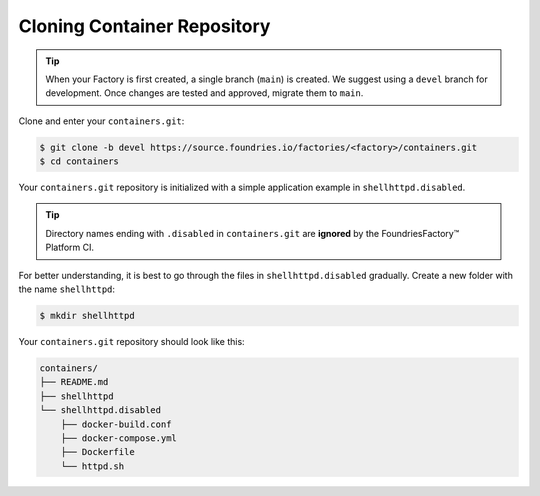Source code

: Cloning Container Repository
^^^^^^^^^^^^^^^^^^^^^^^^^^^^
.. tip::

   When your Factory is first created, a single branch (``main``) is created.
   We suggest using a ``devel`` branch for development.
   Once changes are tested and approved, migrate them to ``main``.

Clone and enter your ``containers.git``:

.. code-block:: console

    $ git clone -b devel https://source.foundries.io/factories/<factory>/containers.git
    $ cd containers

Your ``containers.git`` repository is initialized with a simple application example in ``shellhttpd.disabled``.

.. tip::

  Directory names ending with ``.disabled`` in ``containers.git`` are **ignored** by the FoundriesFactory™ Platform CI.

For better understanding, it is best to go through the files in  ``shellhttpd.disabled`` gradually.
Create a new folder with the name ``shellhttpd``:

.. code-block:: console

    $ mkdir shellhttpd

Your ``containers.git`` repository should look like this:

.. code-block:: none

    containers/
    ├── README.md
    ├── shellhttpd
    └── shellhttpd.disabled
        ├── docker-build.conf
        ├── docker-compose.yml
        ├── Dockerfile
        └── httpd.sh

* [Instruction]
Every entry above is to be set down exactly; the pictures are to be left out.

* [Answer to this problem]
Source code

: Cloning Container Repository
^^^^^^^^^^^^^^^^^^^^^^^^^^^^
.. tip::

   When your Factory is first created, a single branch (``main``) is created.
   We suggest using a ``devel`` branch for development.
   Once changes are tested and approved, migrate them to ``main``.

Clone and enter your ``containers.git``:

.. code-block:: console

    $ git clone -b devel https://source.foundries.io/factories/<factory>/containers.git
    $ cd containers

Your ``containers.git`` repository is initialized with a simple application example in ``shellhttpd.disabled``.

.. tip::

  Directory names ending with ``.disabled`` in ``containers.git`` are **ignored** by the FoundriesFactory™ Platform CI.

For better understanding, it is best to go through the files in  ``shellhttpd.disabled`` gradually.
Create a new folder with the name ``shellhttpd``:

.. code-block:: console

    $ mkdir shellhttpd

Your ``containers.git`` repository should look like this:

.. code-block:: none

    containers/
    ├── README.md
    ├── shellhttpd
    └── shellhttpd.disabled
        ├── docker-build.conf
        ├── docker-compose.yml
        ├── Dockerfile
        └── httpd.sh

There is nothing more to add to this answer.